### Task objective
Reproduce the following lines without any changes.

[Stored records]

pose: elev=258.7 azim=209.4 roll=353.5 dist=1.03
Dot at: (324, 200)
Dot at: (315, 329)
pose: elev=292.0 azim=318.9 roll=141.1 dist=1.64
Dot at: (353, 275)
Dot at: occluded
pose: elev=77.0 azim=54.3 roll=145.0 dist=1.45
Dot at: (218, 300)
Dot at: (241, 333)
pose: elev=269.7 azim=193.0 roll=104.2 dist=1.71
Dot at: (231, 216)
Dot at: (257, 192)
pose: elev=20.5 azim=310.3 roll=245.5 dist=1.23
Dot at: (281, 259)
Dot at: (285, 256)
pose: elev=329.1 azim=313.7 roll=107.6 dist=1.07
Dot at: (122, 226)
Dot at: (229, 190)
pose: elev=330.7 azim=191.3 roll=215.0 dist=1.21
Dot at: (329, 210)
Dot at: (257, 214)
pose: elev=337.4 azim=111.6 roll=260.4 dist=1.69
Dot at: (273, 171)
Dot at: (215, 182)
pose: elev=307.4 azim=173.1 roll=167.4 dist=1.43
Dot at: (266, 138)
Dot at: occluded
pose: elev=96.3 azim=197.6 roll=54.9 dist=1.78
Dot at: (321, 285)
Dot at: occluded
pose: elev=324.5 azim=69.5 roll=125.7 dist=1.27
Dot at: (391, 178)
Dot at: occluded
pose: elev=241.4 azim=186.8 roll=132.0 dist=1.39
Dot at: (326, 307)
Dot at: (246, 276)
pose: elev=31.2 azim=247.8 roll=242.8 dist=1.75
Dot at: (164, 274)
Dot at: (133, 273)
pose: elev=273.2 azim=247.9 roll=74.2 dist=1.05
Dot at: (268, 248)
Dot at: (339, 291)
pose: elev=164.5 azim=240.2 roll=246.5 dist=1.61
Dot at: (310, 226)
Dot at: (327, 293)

### Result of this exercise
pose: elev=258.7 azim=209.4 roll=353.5 dist=1.03
Dot at: (324, 200)
Dot at: (315, 329)
pose: elev=292.0 azim=318.9 roll=141.1 dist=1.64
Dot at: (353, 275)
Dot at: occluded
pose: elev=77.0 azim=54.3 roll=145.0 dist=1.45
Dot at: (218, 300)
Dot at: (241, 333)
pose: elev=269.7 azim=193.0 roll=104.2 dist=1.71
Dot at: (231, 216)
Dot at: (257, 192)
pose: elev=20.5 azim=310.3 roll=245.5 dist=1.23
Dot at: (281, 259)
Dot at: (285, 256)
pose: elev=329.1 azim=313.7 roll=107.6 dist=1.07
Dot at: (122, 226)
Dot at: (229, 190)
pose: elev=330.7 azim=191.3 roll=215.0 dist=1.21
Dot at: (329, 210)
Dot at: (257, 214)
pose: elev=337.4 azim=111.6 roll=260.4 dist=1.69
Dot at: (273, 171)
Dot at: (215, 182)
pose: elev=307.4 azim=173.1 roll=167.4 dist=1.43
Dot at: (266, 138)
Dot at: occluded
pose: elev=96.3 azim=197.6 roll=54.9 dist=1.78
Dot at: (321, 285)
Dot at: occluded
pose: elev=324.5 azim=69.5 roll=125.7 dist=1.27
Dot at: (391, 178)
Dot at: occluded
pose: elev=241.4 azim=186.8 roll=132.0 dist=1.39
Dot at: (326, 307)
Dot at: (246, 276)
pose: elev=31.2 azim=247.8 roll=242.8 dist=1.75
Dot at: (164, 274)
Dot at: (133, 273)
pose: elev=273.2 azim=247.9 roll=74.2 dist=1.05
Dot at: (268, 248)
Dot at: (339, 291)
pose: elev=164.5 azim=240.2 roll=246.5 dist=1.61
Dot at: (310, 226)
Dot at: (327, 293)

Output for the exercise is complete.